* Exercise passage:

........

Here, in satisfaction of their prima facie burden, plaintiffs present uncontradicted testimony that Miller slipped and fell on an unsafe icy condition present on the walkway of the subject premises in violation of section 28-301.1. Furthermore, in support of their argument that defendant had either actual or constructive notice of the unsafe condition, they submit Pomeranz's affidavit stating that (1) the ponding water was a result of "improper construction of the sidewalk and curb" and (2) that the varying colors and textures of the concrete indicated repair work on the subject walkway after its initial construction. They also highlight NYCHA's Building Inspection Reports for December 5, 2007 and September 4, 2007. which reflect that the walkways at the subject premises were in "good" condition, and the groundskeeper log, maintained and signed by Gwendolyn Bell, which showed that the premises had been inspected at 2:40 p.m. on the day of the accident, as well as two times the day before. Such evidence is sufficient to infer that defendant knew or should have known about either the presence of an icy hazard or a poorly installed concrete walkway which would result in icy hazards.

Although defendant challenges Pomeranz's affidavit as speculative and avers that it should be rejected, the Court notes that allegedly "noncommittal language" such as "I would expect that water would collect" and "in freezing weather I would expect the ponding water to freeze" does not "destroy the probative force of the testimony" ( Miller v Nat'l Cabinet Co., 8 NY2d 277, 282-283 [1960]). Here, it is "reasonably apparent that the [expert] intends to signify a probability supported by some rational basis" considering Pomeranz's detailed explanation of how the allegedly improper construction of the sidewalk created a low point in the concrete.

However, defendant's submission of meteorologist Barry Grossman's affidavit (annexed as Exhibit Q to defendant's cross motion papers) attesting that no snow, precipitation-related ice, or precipitation-related moisture could be present on exposed outdoor surfaces at the time of plaintiff's accident leaves a triable issue of fact to be resolved by a jury regarding notice. Additionally, defendant indicates plaintiffs' failure to present proof that the unsafe condition at issue had existed for a period of time sufficient for defendant to remedy it ( see Rabinowitz, 286 AD2d at 724; Regina v Ogden Aviation Servs., 258 AD2d 584, 575). Thus, the part of plaintiffs' motion seeking summary judgment under General Municipal Law § 205 (e), as predicated on a violation of Administrative Code § 28-301.1, should be denied.

........

* Data section:
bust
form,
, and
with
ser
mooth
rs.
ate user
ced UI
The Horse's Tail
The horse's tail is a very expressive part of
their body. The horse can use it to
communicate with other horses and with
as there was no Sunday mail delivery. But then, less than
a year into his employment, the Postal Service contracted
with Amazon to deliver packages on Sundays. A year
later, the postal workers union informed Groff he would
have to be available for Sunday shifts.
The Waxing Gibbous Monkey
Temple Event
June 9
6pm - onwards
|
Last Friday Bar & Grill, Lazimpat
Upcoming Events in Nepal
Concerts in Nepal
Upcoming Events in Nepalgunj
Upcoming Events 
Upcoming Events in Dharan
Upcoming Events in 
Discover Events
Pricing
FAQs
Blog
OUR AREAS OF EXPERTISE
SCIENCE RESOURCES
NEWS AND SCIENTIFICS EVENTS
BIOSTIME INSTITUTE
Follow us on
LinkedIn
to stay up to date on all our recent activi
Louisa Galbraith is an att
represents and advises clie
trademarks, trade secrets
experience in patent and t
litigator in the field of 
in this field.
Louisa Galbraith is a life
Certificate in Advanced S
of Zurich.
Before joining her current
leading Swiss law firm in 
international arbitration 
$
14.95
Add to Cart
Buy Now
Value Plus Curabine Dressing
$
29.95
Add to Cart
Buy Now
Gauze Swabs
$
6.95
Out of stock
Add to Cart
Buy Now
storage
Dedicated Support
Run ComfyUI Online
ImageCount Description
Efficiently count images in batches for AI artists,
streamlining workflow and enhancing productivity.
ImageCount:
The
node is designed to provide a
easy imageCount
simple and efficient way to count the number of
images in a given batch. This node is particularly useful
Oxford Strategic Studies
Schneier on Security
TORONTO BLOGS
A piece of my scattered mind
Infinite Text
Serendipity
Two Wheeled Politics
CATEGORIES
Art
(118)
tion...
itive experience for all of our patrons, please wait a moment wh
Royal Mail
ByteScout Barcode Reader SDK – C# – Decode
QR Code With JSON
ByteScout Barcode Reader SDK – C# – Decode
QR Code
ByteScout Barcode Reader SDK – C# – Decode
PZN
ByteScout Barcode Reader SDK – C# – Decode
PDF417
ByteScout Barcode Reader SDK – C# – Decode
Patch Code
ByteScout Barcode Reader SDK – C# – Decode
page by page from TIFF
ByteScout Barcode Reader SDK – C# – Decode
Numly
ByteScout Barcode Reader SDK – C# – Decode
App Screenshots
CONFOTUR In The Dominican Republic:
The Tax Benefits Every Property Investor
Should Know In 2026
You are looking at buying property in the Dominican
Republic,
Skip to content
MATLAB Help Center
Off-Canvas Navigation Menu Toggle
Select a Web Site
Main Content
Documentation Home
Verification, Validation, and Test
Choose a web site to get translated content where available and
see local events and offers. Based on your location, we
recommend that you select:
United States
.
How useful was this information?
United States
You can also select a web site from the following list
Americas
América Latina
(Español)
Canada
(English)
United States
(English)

........

* Instruction 1:
Using the court ruling on the walkway fall, answer the following:
(a) On what two dates were NYCHA's Building Inspection Reports issued?
(b) Who maintained and signed the groundskeeper log?
(c) As which exhibit was Barry Grossman's affidavit annexed?
* Instruction 2: Continue the court ruling on the walkway fall, starting after its final sentence.
The listing comes from a separate source.

* Response area 1:
(a) December 5, 2007 and September 4, 2007
(b) Gwendolyn Bell
(c) Exhibit Q

* Response area 2:
(d) Administrative Code § 26-228

Administrative Code § 26-228 was repealed as per Local Law 33/2007 § 7, which took effect on July 1, 2008, the day before Miller's alleged accident. Unlike other provisions from the former Title 26 of the Administrative Code, which were transferred to the new Title 28, the former section 26-228 was not recreated in the updated Administrative Code. Plaintiffs may not recover under an outdated statute and they have not set forth any current statute in the Administrative Code under which they may otherwise establish a predicate violation on the same grounds. Accordingly, plaintiffs' motion for summary judgment under General Municipal Law § 205 (e), based on a violation of Administrative Code § 26-228, should be denied.

The former Administrative Code § 26-228, entitled "General safety requirements," provided that "[p]ersons engaged in building operations shall provide reasonable and adequate protection for the safety of all persons and property affected thereby . . ." ( see Rodriguez v E P Assoc., 20 Misc 3d 1129[A] [2008]).

(e) Administrative Code §§ 27-292.1, 27-292.2, 27-292.4 and 27-292.5

Plaintiffs also allege predicate violations of Administrative Code §§ 27-292.1, 27-292.2, 27-292.4, and 27-292.5, which mandate accessible routes and paths of travel for persons with physical disabilities, arguing that defendant did not provide "unobstructed safe access" to the premises as required by 27-292.5. Defendant opposes on the ground that these provisions are inapplicable because Miller was not an individual with a physical disability at the time of the alleged accident and is not within the class these provisions are intended to protect. Plaintiffs reply that this standard takes precedence over every other part of the Code, regardless of Miller's status.

Contrary to plaintiffs' assertions, Miller lacks standing to base his General Municipal Law § 205 (e) claim on an alleged violation of Administrative Code §§ 27-292.1, 27-292.2, 27-292.4, and 27-292.5. Although it is true that these provisions set forth the standard with which all constructions must comply, Miller is not a member of this class protected by law and cannot recover under these statutes ( see Lugo v St. Nicholas Assoc., 2 Misc 3d 212, 218 [home health aide who was allegedly injured when she slipped and fell while lowering disabled individual in wheelchair down two steps in building lobby was not a member of the protected class under Administrative Code § 292.1 et seq., and could not bring a claim for her injuries under that statute]). Plaintiffs thus fail to show how these provisions are applicable to Miller. Accordingly, the part of plaintiffs' motion seeking summary judgment under General Municipal Law § 205 (e), as predicated on violations of Administrative Code §§ 27-292.1, 27-292.2, 27-292.4, and 27-292.5, should be denied.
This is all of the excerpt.